→ **ASSIGNMENT**: Copy the lines below word for word, leaving out the pictures.

→ **SUPPLIED DATA**:

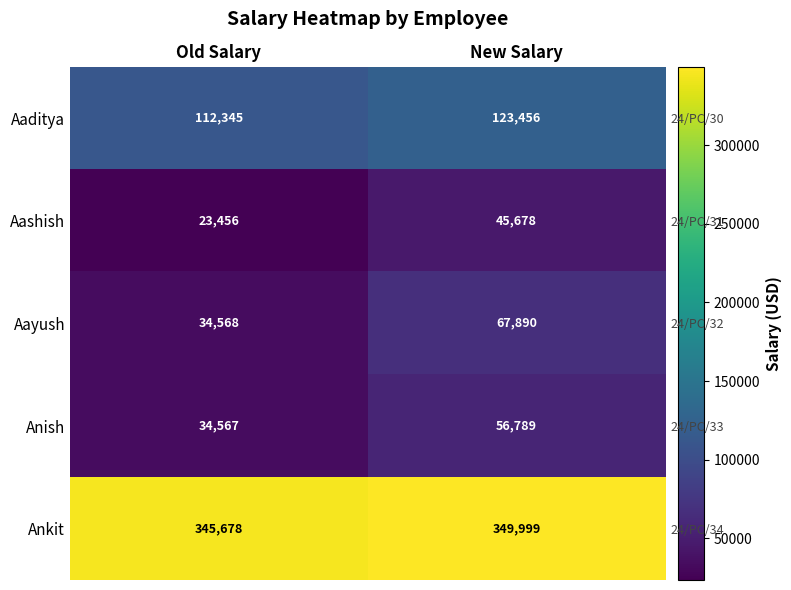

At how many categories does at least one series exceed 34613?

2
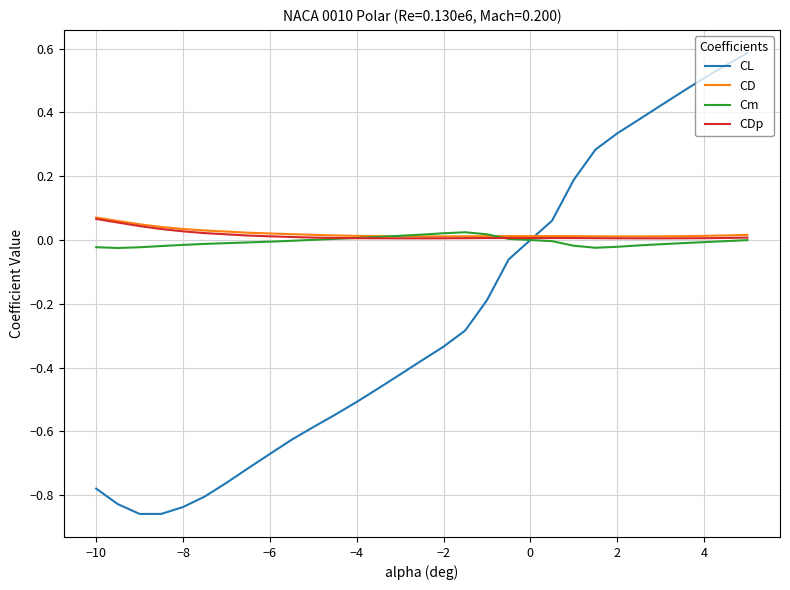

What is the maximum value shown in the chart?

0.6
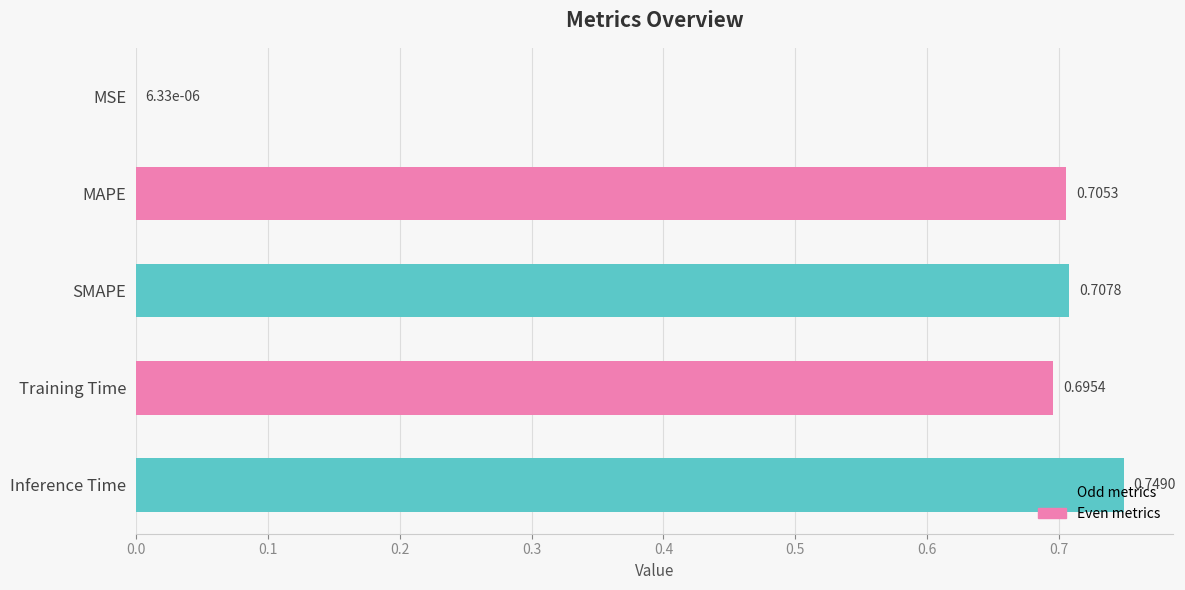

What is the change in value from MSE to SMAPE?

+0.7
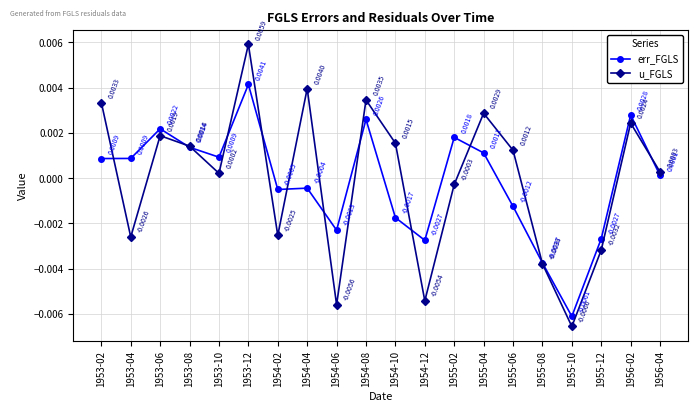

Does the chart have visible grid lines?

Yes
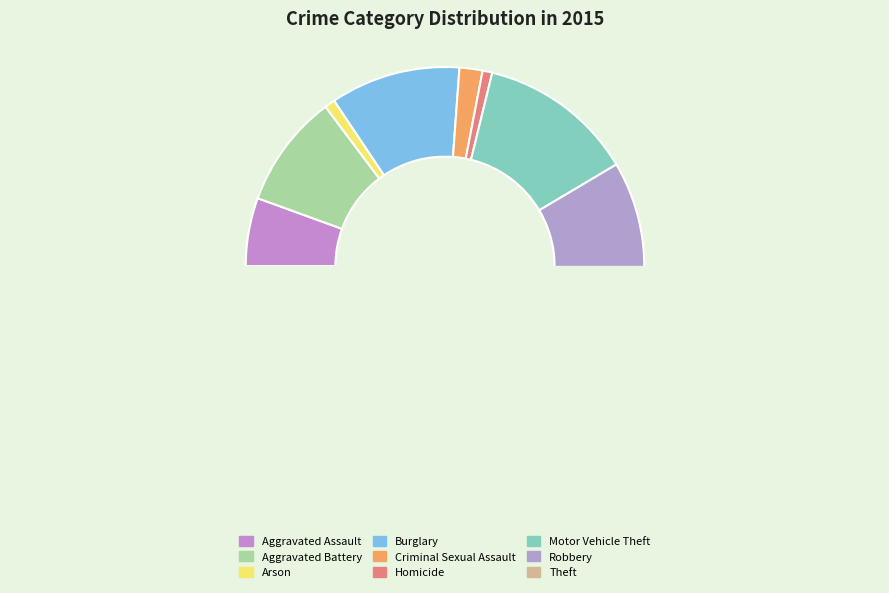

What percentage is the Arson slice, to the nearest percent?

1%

→ **TASK ANSWER**:
At how many categories does at least one series exceed 34613?

2

What is the maximum value shown in the chart?

0.6

What is the change in value from MSE to SMAPE?

+0.7

Does the chart have visible grid lines?

Yes

What percentage is the Arson slice, to the nearest percent?

1%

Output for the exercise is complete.